7. Atara

Atara

The hum of the SUV’s engine is the only thing keeping me from screaming at the top of my lungs. Or maybe I am screaming. My throat feels raw, and the words are just tumbling out of me like a broken vending machine that only dispenses panic.

But while my mouth runs, I’m observing. Two armed men in front. One lethal man beside me. Doors that lock from a console I can't reach. I talk because talking fills the terrifying silence, buying me time to process a situation that is rapidly spinning out of my control.

"I have a lease in Brooklyn, Lorcan! A lease! Do you know how hard it is to get a decent studio in a walkable neighborhood with a co-signer? I have a job track I’ve worked four years for.

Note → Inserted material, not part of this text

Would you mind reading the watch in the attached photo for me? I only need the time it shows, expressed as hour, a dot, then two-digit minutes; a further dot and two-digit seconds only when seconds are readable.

I have a plant that will literally die if he isn't watered by Tuesday.

You cannot just cargo me to another continent because some old enemy named Silas decided to play sniper! "

Lorcan is a statue. He’s sitting in the back seat with me, his arms crossed over a chest that I was kissing less than an hour ago.

The memory makes me want to vomit. Or punch him.

Probably both. He hasn't looked at me since we left the resort.

He just stares out the tinted window at the dark Irish countryside blurring past, his profile looking like it was hacked out of granite.

"Sir," Kieran says from the front seat, his eyes flicking to the rearview mirror. "Three minutes to the airfield."

"Good," Lorcan grunts.

"It is not good!" I snap, leaning into Lorcan’s space. "Do you hear me? I am a person. I am a citizen with rights. You are kidnapping me. That’s a felony. Multiple felonies! We’re talking federal prison, orange jumpsuits, the whole deal."

Lorcan finally turns his head. His eyes are like smoke—heavy, gray, and completely unreadable. "Atara. Shut up."

"Oh, 'Shut up.' Great. Fantastic. The 'psychopath’s Guide to Crisis Management.' Chapter One: Tell the girl to shut up." I fall back against the leather seat, my hands shaking so hard I have to tuck them under my thighs.

I’ve spent my entire life being the sensible one.

The girl with the plan, the predictable future.

And the literal second my life blew up back home because of Mark, I did the one thing I’ve never done: I let go of the steering wheel.

I came to Ireland on a whim, looking for a clean break, a tiny taste of a reckless adventure.

Just one. And it is just my absolute luck that the one time I decided to stop being cautious, I walked straight into a war zone.

"Mark is a coward who used you," Lorcan says, his voice flat and final. "And this isn't a dream. It’s a transition. Your old life ended when that window shattered. Fucking accept it."

Fucking accept it?! This bastard!

And what? Used you? He says it like he's reading it off a chart.

And that's the part that lands wrong, because that's exactly how Mark treated me—a convenient tool, someone to do the heavy lifting until he didn't need me anymore. Two men in one week have looked at me and decided they get to control my trajectory. I spent years playing an entry-level role in my own life. I will not sit quietly while I get reclassified as this man’s collateral damage.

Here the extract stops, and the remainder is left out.